Below are my picks of beaten-down Blue Chips that have plenty of admirers among the web stock commentators who prognosticate about these things. By the way, I include myself amongst this august and occasionally wrong group. The blue chips that I have listed below may look pretty to investors, but a closer look shows that they are in Wall Street’s penalty box for a good reason.

Dead-Money Blue Chips: McDonald’s (MCD)

McDonald's MCD52-Week Performance: +0%

When people try to say something nice about someone without many other redeeming qualities, they often say that person has a “great personality.” The equivalent thing that investors say about formerly high-flying stocks is that they’ve “got a great dividend.” Such is the predicament that McDonald’s (MCD) finds itself in.

To be clear, the 3.2% yield of MCD stock is above the 1.96% average of the S&P 500, but there are better ways to chase yield. Other stocks like Hasbro (HAS), General Motors (GM) and General Mills (GSI) have yields that are nearly as good or better than McDonald’s. All have the potential for better upside than the “home of the golden arches.”

MCD shares are cheap, trading a forward price-to-earnings multiple under 18. But they are cheap for a reason. Everyone from Wendy’s (WEN) to Yum Brands’ (YUM) Taco Bell is eating McDonald’s lunch. MCD has alienated customers and has even angered its own franchisees.

The House of Ronald expects to see some “modest” improvement in same-store sales in April, but I’ll believe it when I see it, given the five straight declines in this key retail metric. Chief Executive Don Thompson has struggled to gain traction as a raft of new products such as Mighty Wings to Angus Third Pounders flopped. MCD shares will continue to give investors indigestion for a while.

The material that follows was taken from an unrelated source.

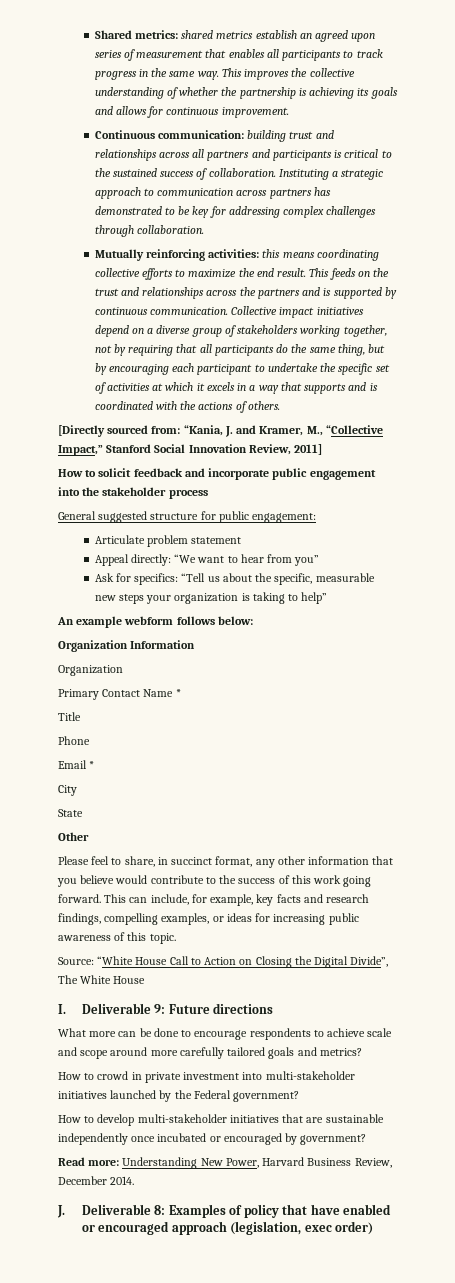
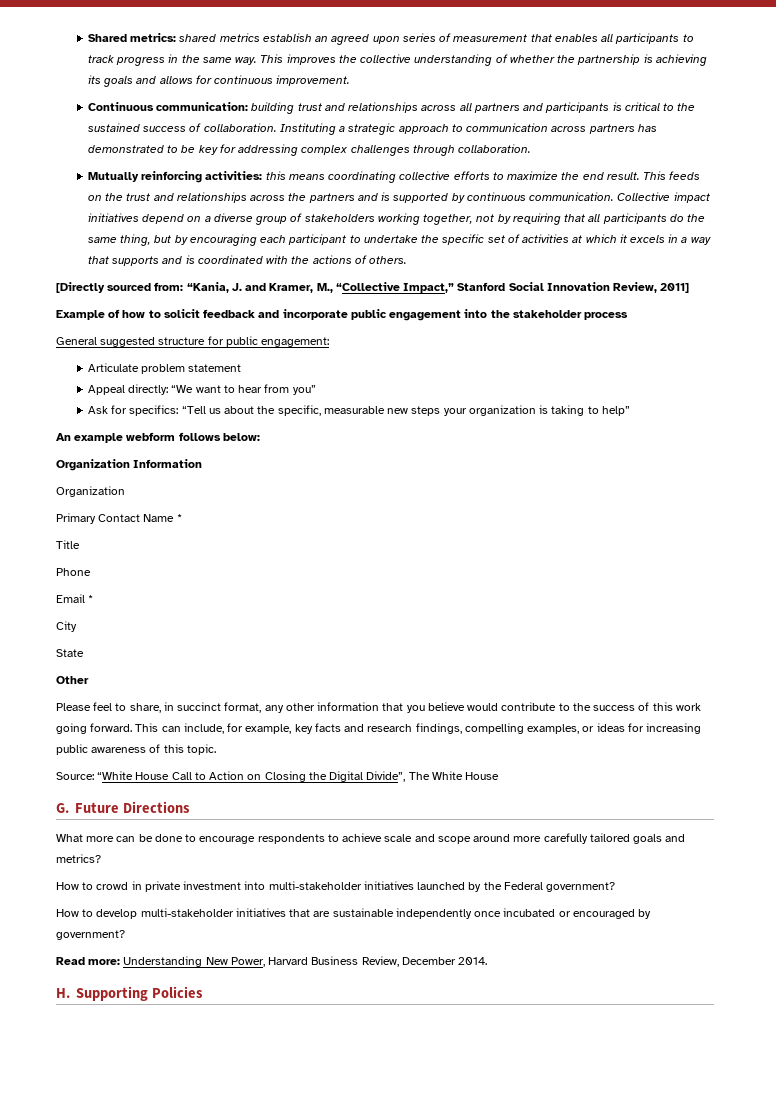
[58,469,83,477] How -> [56,309,146,320] Example of how
[58,1003,274,1014] I. Deliverable 9: Future directions -> [56,801,190,813] G. Future Directions
[57,1204,392,1218] [81,1221,374,1235] J. Deliverable 8: Examples of policy that have enabled or encouraged approach (legislation, exec order) -> [56,986,203,1001] H. Supporting Policies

Dead-Money Blue Chips: Coca-Cola (KO)

Coca-Cola52-Week Performance: -3.2%

Let’s set aside the question of whether Warren Buffett was right to keep his mouth shut about Coca-Cola’s (KO) excessive compensation plan. Instead, let’s discuss the pickle that the world’s largest soda company finds itself.

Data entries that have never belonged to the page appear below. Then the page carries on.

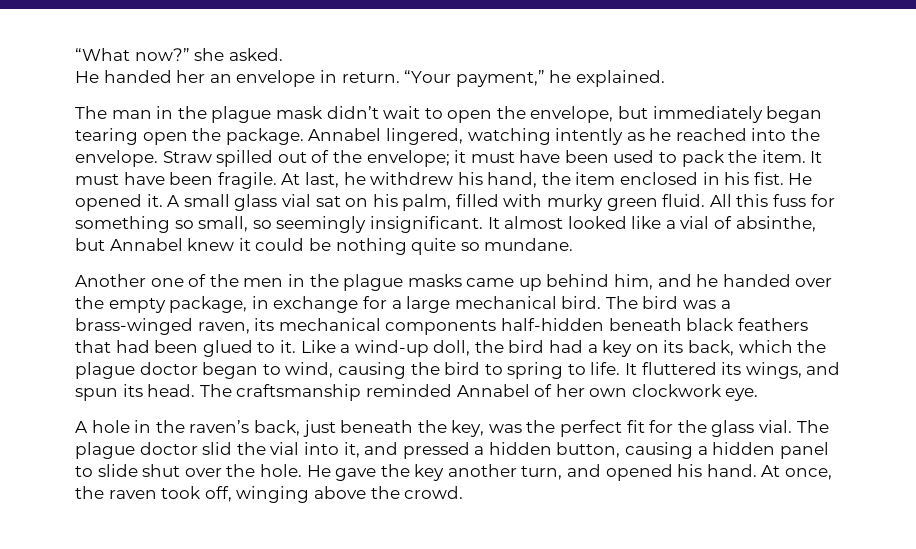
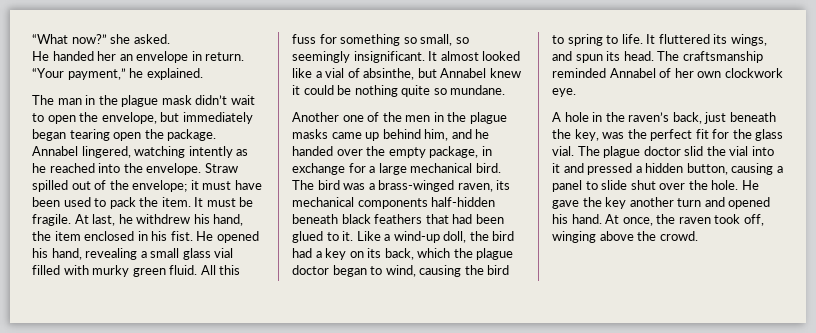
[123,172,214,185] have been -> [239,197,254,207] be
[146,194,452,211] it. A small glass vial sat on his palm, -> [32,248,234,260] his hand, revealing a small glass vial
[343,442,360,458] it, -> [552,163,560,173] it
[712,442,776,455] hidden -> (783, 169) none
[521,466,563,480] turn, -> [677,198,702,207] turn

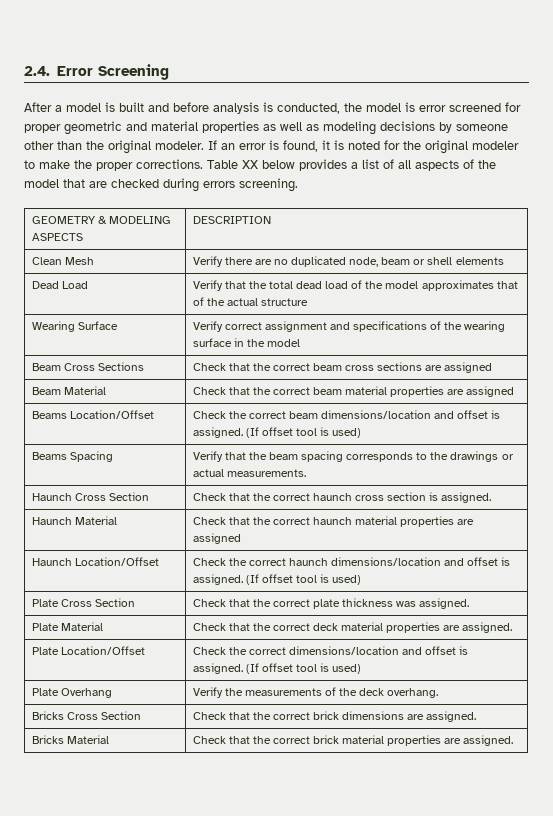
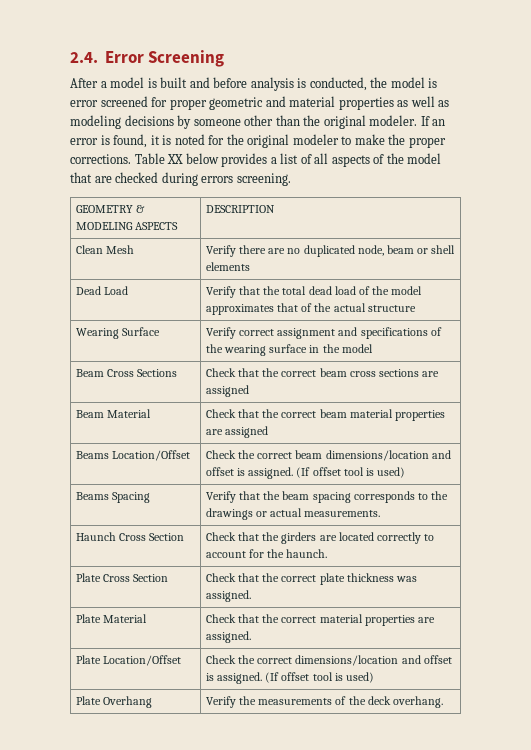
[272,492,492,503] [31,516,117,525] [192,516,475,527] [192,533,241,544] [31,557,159,566] [192,557,511,566] [192,574,362,585] correct haunch cross section is assigned. // Haunch Material | Check that the correct haunch material properties are assigned // Haunch Location/Offset | Check the correct haunch dimensions/location and offset is assigned. (If offset tool is used) -> [281,532,434,544] [206,549,328,558] girders are located correctly to account for the haunch.
[313,623,339,631] deck -> (317, 619) none
[31,711,141,720] [192,711,477,722] [31,735,109,744] [192,735,514,746] // Bricks Cross Section | Check that the correct brick dimensions are assigned. // Bricks Material | Check that the correct brick material properties are assigned. -> (443, 702) none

America’s century-long love affair with carbonated beverages has cooled considerably. Per-capita soda consumption is a multi-year low. Sales of soda are tumbling. Even more troubling is the decline in diet soda, which was considered to be the industry’s saving grace. I don’t see how teaming with Green Mountain Coffee (GMCR) is going to change this fact.

Baring the discovery of a low-calorie sweetener that cures baldness, Coca-Cola is going to face difficulties selling its signature product because there is nothing positive that can be said about it. To say the fizz has drained out of KO stock may be an understatement.

Dead-Money Blue Chips: IBM (IBM)

IBM52-Week Performance: -7%

Long before there was an Apple (AAPL), Google (GOOG) or Facebook (FB), IBM (IBM) was the company that Americans associated with technology. While its history is certainly noteworthy, Wall Street only wants to know, “What have you done for me lately?” And in the case of Big Blue’s stock, the answer has been depressingly little.

The company is a hodgepodge of software, hardware and services. Were it being built today, there is no way any company would attempt to compete in such a broad array of markets. The other issue, as was evident in the last quarter, is that the strong businesses like software aren’t strong enough to overcome the weaknesses of struggling operations such as hardware.

To make maters worse, IBM can no longer count on its Services business to make up the difference. Last quarter, it reported double-digit declines in pre-tax profit and and a 1% decline in revenue. Companies still need advice but just aren’t willing to pay up for it.

CEO Ginny Rometty is betting that cloud computing, security and big data will turn the company around. Unfortunately, that’s the same plan as every other tech company. Investors may wish they could hit control-alt-delete on IBM shares, but they aren’t so lucky.